Moët Hennessy S.N.C. / Glenmorangie plc

OFT closed case: Anticipated acquisition by Moët Hennessy S.N.C. of Glenmorangie plc.

Affected market: Whisky

No. ME/1394/04

The OFT's decision on reference under section 23 given on 17 December 2004


On 5 November 2004 Moët Hennessy S.N.C. (MH) notified the Office of Fair Trading (OFT) of its intention to acquire Glenmorangie plc (Glenmorangie).  The notification was made by way of a statutory merger notice.  The deadline for consideration by the OFT expires on 17 December 2004 (see [note 1]).


MH intends to acquire the entire issued and to be issued share capital of Glenmorangie by way of public offer.

MH is a joint venture company owned as to 66 per cent by LVMH Moët Hennessy Louis Vuitton SA (LVMH), and as to 34 per cent by Diageo plc (Diageo) through its wholly-owned French subsidiary Guinness France Holdings SA.  MH is governed by French law.

In addition to its shareholding in MH, Diageo also has the right to appoint two members of a six member supervisory council (the Supervisory Council) which oversees the operation of MH.  At first sight these factors would seem to suggest that Diageo may have the ability materially to influence the policy of MH.  However, in carrying out this assessment, the OFT has regard to all the circumstances of the case.  In this instance, the factors set out below have led the OFT to conclude that Diageo does not have this ability.

LVMH has a controlling share interest and appoints four out of six members of the Supervisory Council.  Most of the decisions of the Supervisory Council are taken by a simple majority and therefore can be taken without the consent of the Diageo representatives.

MH is run on a day-to-day basis by a manager (the Manager).  The Manager is appointed by a simple majority of the shareholders and is currently a wholly owned subsidiary of LVMH, MH Management SARL.  The Manager has operational control of MH and has the discretion to manage MH as it sees fit. Diageo cannot appoint or remove the Manager without LVMH's consent. 

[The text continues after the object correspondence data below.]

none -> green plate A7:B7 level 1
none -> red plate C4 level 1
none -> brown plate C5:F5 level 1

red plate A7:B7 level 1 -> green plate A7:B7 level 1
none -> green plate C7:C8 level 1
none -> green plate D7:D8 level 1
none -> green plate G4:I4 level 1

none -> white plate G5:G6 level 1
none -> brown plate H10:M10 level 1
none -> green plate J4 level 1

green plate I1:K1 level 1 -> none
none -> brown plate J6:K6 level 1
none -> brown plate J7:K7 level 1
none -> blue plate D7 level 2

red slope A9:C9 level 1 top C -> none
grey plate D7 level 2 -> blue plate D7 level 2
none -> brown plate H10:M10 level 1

The powers of management of MH have largely been vested in the Manager.  Where matters have not been vested in the Manager we are told that this has been prompted by overriding provisions of French law requiring shareholder resolutions in relation to certain matters.  We understand that the residual matters which are reserved to shareholders relate essentially to the protection of minority shareholder interests rather than to the commercial operation of MH.

In addition, under the Articles of MH, a limited number of commercial matters require the prior approval of the Supervisory Council.  In all but one case, such approval is given by way of a simple majority and can therefore be given without reference to Diageo's representatives.  All members of the Supervisory Council have expertise in the spirits sector, such that there appears to be no likelihood of Diageo's minority representatives exercising material influence.

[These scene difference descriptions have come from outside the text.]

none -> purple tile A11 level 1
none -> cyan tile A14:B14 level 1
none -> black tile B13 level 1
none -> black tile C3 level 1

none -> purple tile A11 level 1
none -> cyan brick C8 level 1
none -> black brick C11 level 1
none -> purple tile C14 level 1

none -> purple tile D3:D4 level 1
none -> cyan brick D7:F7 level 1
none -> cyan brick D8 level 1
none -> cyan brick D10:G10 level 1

The one exception concerns substantial acquisitions representing more than 10 per cent of MH's turnover, where Diageo's consent is required.  This can be regarded as another provision which simply serves to protect the investment of the minority shareholder.

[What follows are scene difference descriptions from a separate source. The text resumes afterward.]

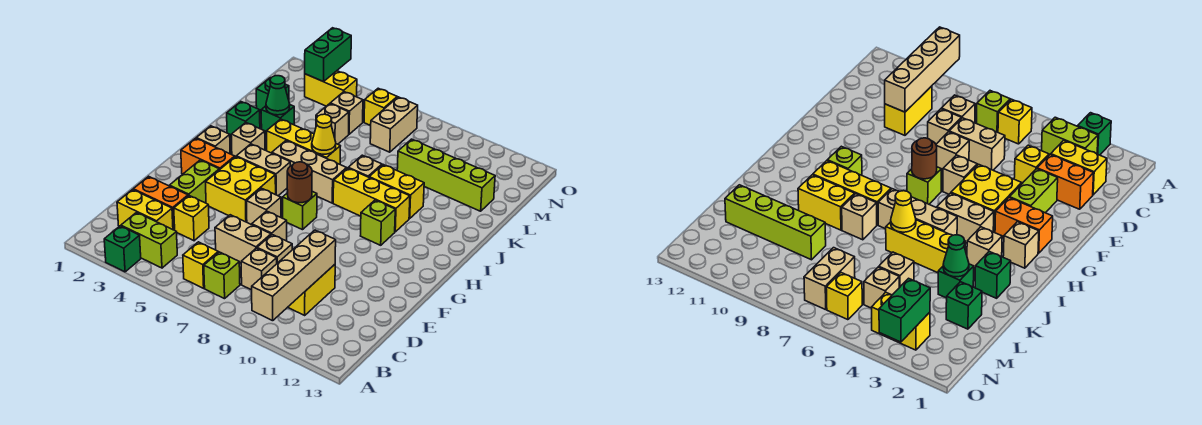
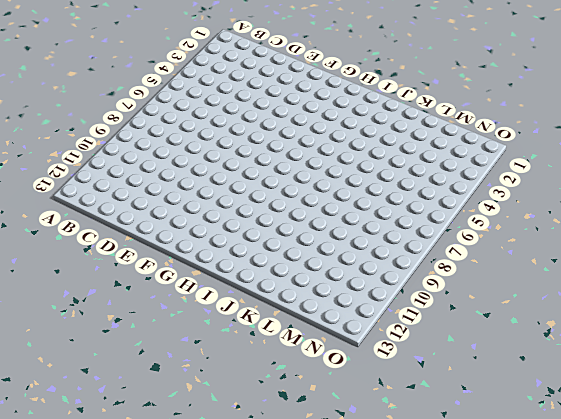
none -> green brick A3 level 1
none -> lime brick B3:B4 level 1
none -> yellow brick B6 level 1
none -> lime brick B7 level 1

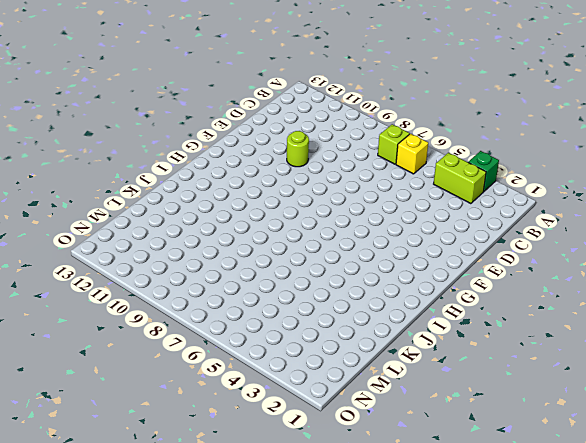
lime round brick E10 level 1 -> none
none -> yellow brick C2:C3 level 1
none -> tan brick C8 level 1
none -> yellow brick C10:D10 level 1
none -> orange brick D2:D3 level 1

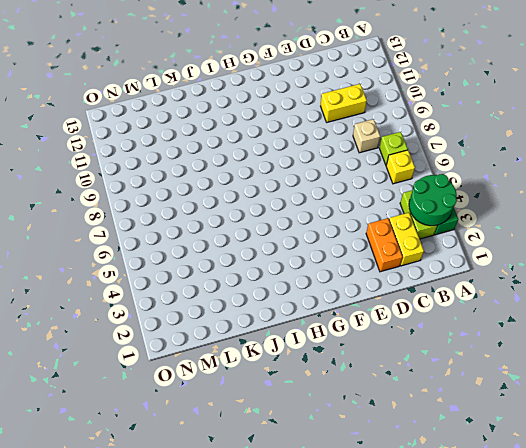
green round brick A3:B4 level 2 -> none
none -> yellow brick D4 level 1
none -> tan brick D6:D7 level 1
none -> tan brick D8 level 1
none -> lime brick E3:F3 level 1

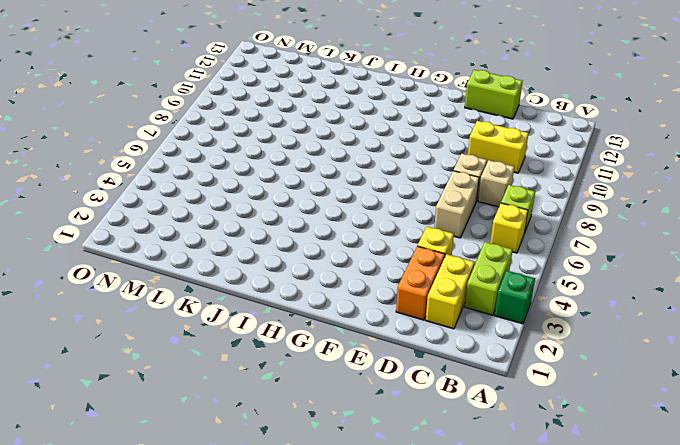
lime brick D13:E13 level 1 -> lime brick E3:F3 level 1
none -> tan brick E7 level 1
none -> yellow brick F4:G5 level 1
none -> tan brick F6 level 1
none -> orange brick G2:G3 level 1

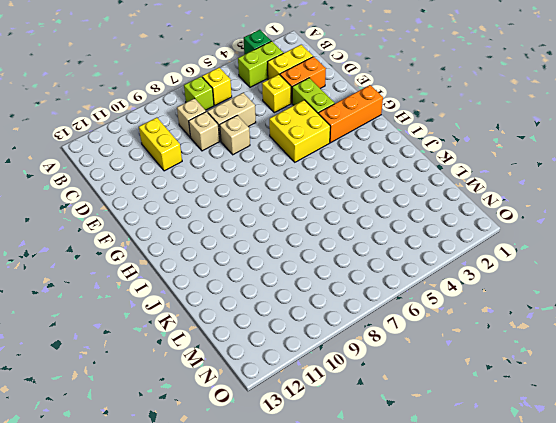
orange brick G1:G3 level 1 -> orange brick G2:G3 level 1
none -> tan brick F6 level 1
none -> lime brick G7 level 1
none -> tan brick H2 level 1
none -> tan brick H4:H5 level 1

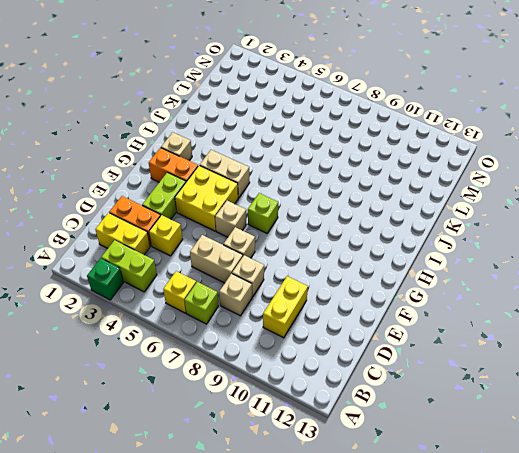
none -> lime brick H10 level 1
none -> tan brick I3 level 1
none -> tan brick I5:I7 level 1
none -> yellow brick I8:I10 level 1

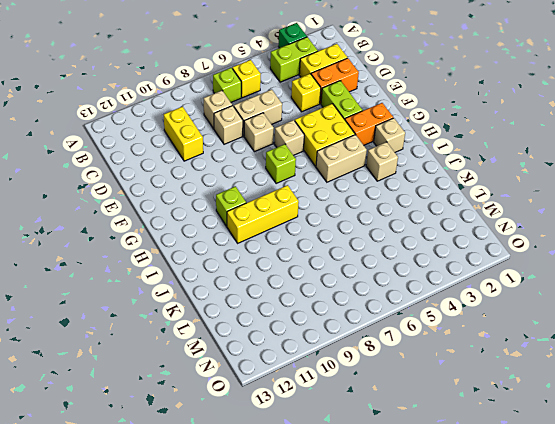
none -> tan brick I5:I7 level 1
none -> green brick J2 level 1
none -> yellow brick J4:J6 level 1
none -> tan brick J8 level 1

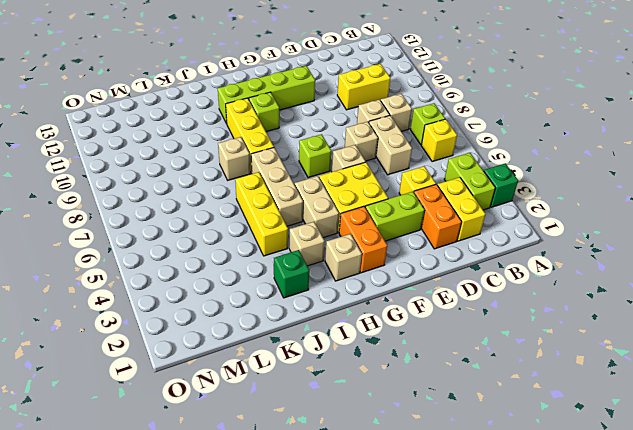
lime brick F11:I11 level 1 -> lime brick L9:L12 level 1
none -> yellow brick J9:J10 level 1
none -> green brick K3 level 1
none -> green brick L2 level 1
none -> tan brick L5 level 1

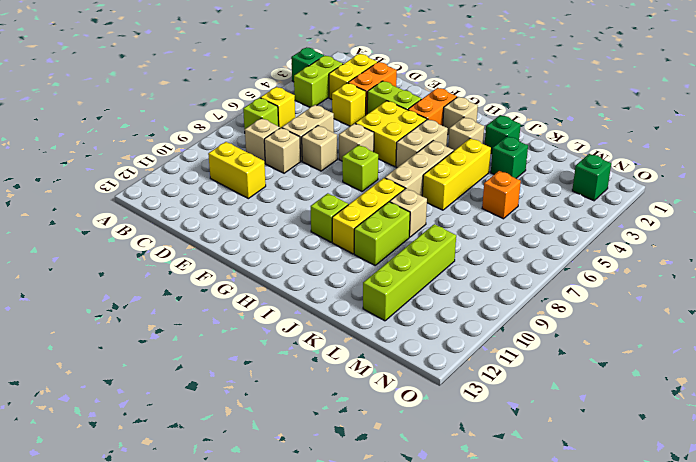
lime brick J9:J10 level 1 -> yellow brick J9:J10 level 1
orange brick L5 level 1 -> tan brick L5 level 1
green brick N2 level 1 -> green brick L2 level 1
none -> tan brick M5 level 1
none -> tan brick M7:N7 level 1
none -> yellow brick N3:N4 level 1
none -> yellow brick N6 level 1

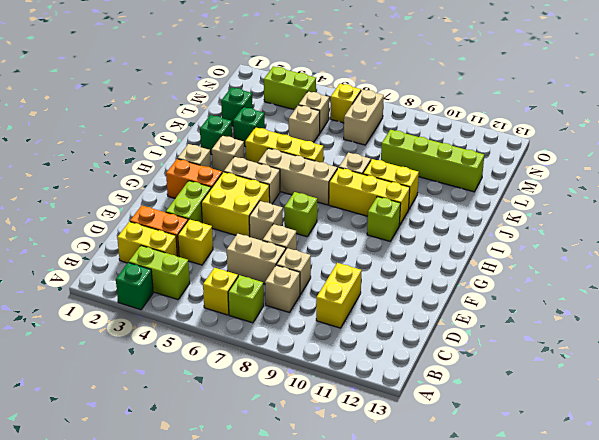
lime brick N3:N4 level 1 -> yellow brick N3:N4 level 1
none -> tan brick A10:D10 level 2
none -> brown round brick G7 level 2
none -> yellow cone J6 level 2
none -> green cone K3 level 2

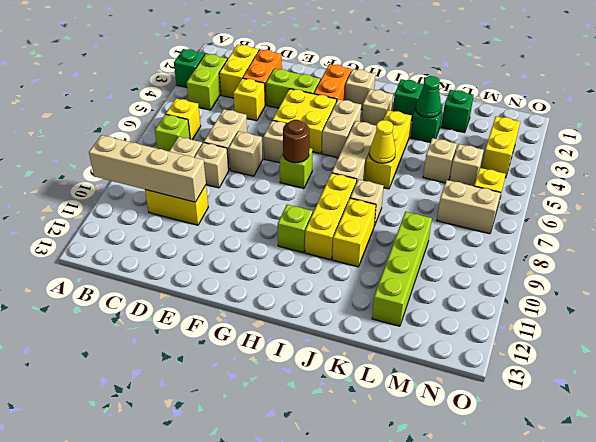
none -> green brick N3:O3 level 2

In the light of these factors, the OFT believes that the rights that Diageo has in MH as a result of its shareholding relate only to the protection of its underlying investment rather than the determination of MH's commercial policy.


The turnover test

In the financial year to 31 December 2003 Glenmorangie had turnover in the UK of £44.35 million.  The turnover test in section 23 of the Enterprise Act 2002 (the Act) is therefore not met.

The share of supply test

On the basis that Diageo is not able to exercise material influence over the policy of MH, the anticipated acquisition does not give rise to any overlaps since LVMH has no existing interests in the whisky sector in which Glenmorangie operates.  Accordingly the share of supply test is not satisfied.   


On the basis of the information available to it, the OFT has decided that the anticipated acquisition does not qualify for investigation under the mergers provisions of the Act, because neither the UK turnover test nor the share of supply test in section 23 of the Act is met.  A relevant merger situation has, therefore, not been created.


1. On 17 November 2004 the OFT extended the initial period for consideration by ten working days, in accordance with section 97(2) of the Enterprise Act 2002.